Тем временем в полутемном сарайчике при мастерской заключенный-столяр сколачивает гроб. Для кого? «Это, — ответит он, — не моего ума дело, надобно знать — спроси у начальства». Но ему хочется поговорить; как большинство

 

- 61 -

пожилых столяров, работающих в тиши, он любит поделиться своими мыслями.

— Жил человек, хоть и не нашей веры, и вот его нету, — говорит он, отложив топор. — Есть у нас его земляки? Нету? Видишь...

Кончает он бездумно, привычно:

— Все там будем...

Покончив с гробом, столяр — мастер на все руки — красит белой краской жестяную табличку. Табличка припаяна к двухметровому железному пруту. Когда краска чуть подсыхает, столяр аккуратно выводит цифру 1192 — таков порядковый номер покойного Яниса.

После ухода врача татарин самолично зашивает Яниса. За это он получает в санчасти сто граммов спирта — такова плата, неофициальная, разумеется. Впрочем, татарин — человек бывалый, в пьяном виде он никогда не попадался на глаза начальству и лишнего болтать не будет. Он же натягивал на мертвого белье.

Отныне мертвецкую можно не топить, до ночи Янис остается в землянке один. Постепенно он начинает твердеть, изморозь посеребрила его веки, заметно побелила бороду, даже ноздри охвачены морозной каймой. В землянке градусов десять, не меньше.

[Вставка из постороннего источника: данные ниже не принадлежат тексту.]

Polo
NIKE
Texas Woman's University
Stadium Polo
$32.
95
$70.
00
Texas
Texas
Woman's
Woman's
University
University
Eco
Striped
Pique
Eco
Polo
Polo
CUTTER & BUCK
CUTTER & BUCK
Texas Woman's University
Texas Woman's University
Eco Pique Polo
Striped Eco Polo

А через два часа после отбоя к воротам лагеря подъезжает телега, запряженная волом, «МУ-1», как прозвали этот вид транспорта заключенные. Гроб открыт, крышка лежит рядом. Из будки при воротах выходят дежурные надзиратели. Их двое. Первым делом они проверяют номер на железной табличке и номерок, проволокой прикрученный к большому пальцу одной из ног Яниса. Цифры сходятся.

Телега в сопровождении двух расконвоированных и одного надзирателя плетется дальше. На лагерном кладбище — на поляне, очищенной от леса, — уже выкопана могила. Во все стороны тянутся ряды голубоватых холмов, некоторые из них осели, едва видны под скудным светом бледной луны. Расконвоированные камнем заколачивают гроб и с трудом, кряхтя (двоим трудно), опускают его в могилу, забрасывают мерзлой землей, смешанной со снегом, и у возглавия ставят, втыкают в свежую горку прут с номером 1192.

 

- 62 -

Так и будет стоять этот зашифрованный могильный знак — год, полтора. Потом он накренится, потом свалится. И если не заржавеет окончательно, его перекрасят, перенумеруют для очередного покойника.

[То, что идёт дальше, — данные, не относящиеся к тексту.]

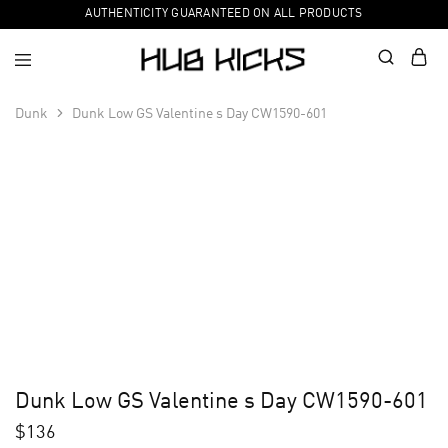
AUTHENTICITY GUARANTEED ON ALL PRODUCTS
Dunk
Dunk Low GS Valentine s Day CW1590-601
Dunk Low GS Valentine s Day CW1590-601
$
136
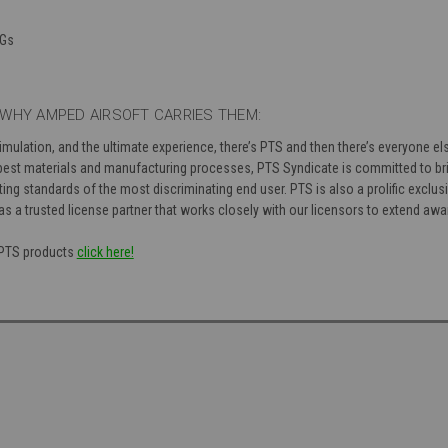
EGs
WHY AMPED AIRSOFT CARRIES THEM:
simulation, and the ultimate experience, there’s PTS and then there’s everyone 
est materials and manufacturing processes, PTS Syndicate is committed to bri
ng standards of the most discriminating end user. PTS is also a prolific exclusi
as a trusted license partner that works closely with our licensors to extend aw
f PTS products
click here!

Недели через две на имя Яниса прибудет письмо из далекого хутора далекой Латвии. Письмо отправят обратно с надписью: «Адресат выбыл». Через месяц-полтора прибудет посылка. Ее вернут отправительнице с такой же надписью. Сообщать родным о смерти заключенного не положено.

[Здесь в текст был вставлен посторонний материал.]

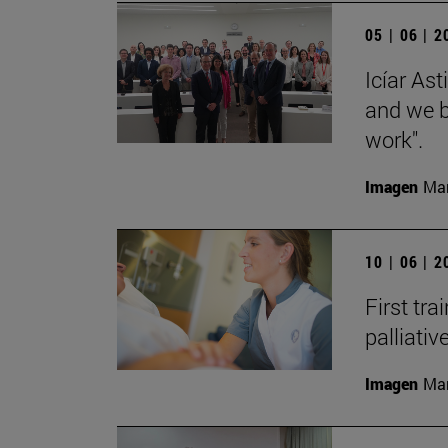
05 | 06 | 
Icíar As
and we bu
work".
Imagen
Man
10 | 06 | 
First tra
palliati
Imagen
Man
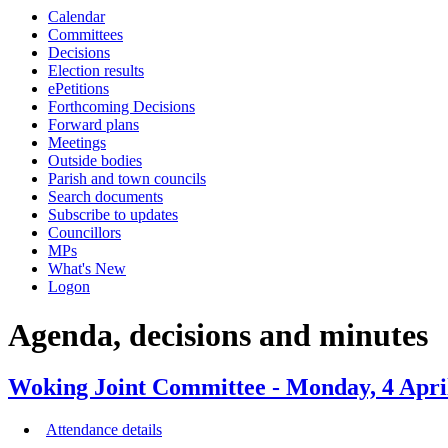
this
this
this
this
this
this
this
this
this
this
this
this
this
Calendar
item
item
item
item
item
item
item
item
item
item
item
item
item
item
item
item
item
item
Committees
37/21
38/21
38/21
36/21
38/21
Decisions
Election results
ePetitions
Forthcoming Decisions
Forward plans
Meetings
Outside bodies
Parish and town councils
Search documents
Subscribe to updates
Councillors
MPs
What's New
Logon
Agenda, decisions and minutes
Woking Joint Committee - Monday, 4 Apri
Attendance details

В лагере нет земляков Яниса. Никто в отправленном «налево» письме не напишет близким покойного о его кончине.

О том, что Яниса нет в живых, жена и дети догадаются через полгода, через год, когда все посылки и письма прибудут обратно, когда ни на один запрос родных начальство не ответит.

Отвечать на запросы жен, детей, родственников в сталинских лагерях также не положено.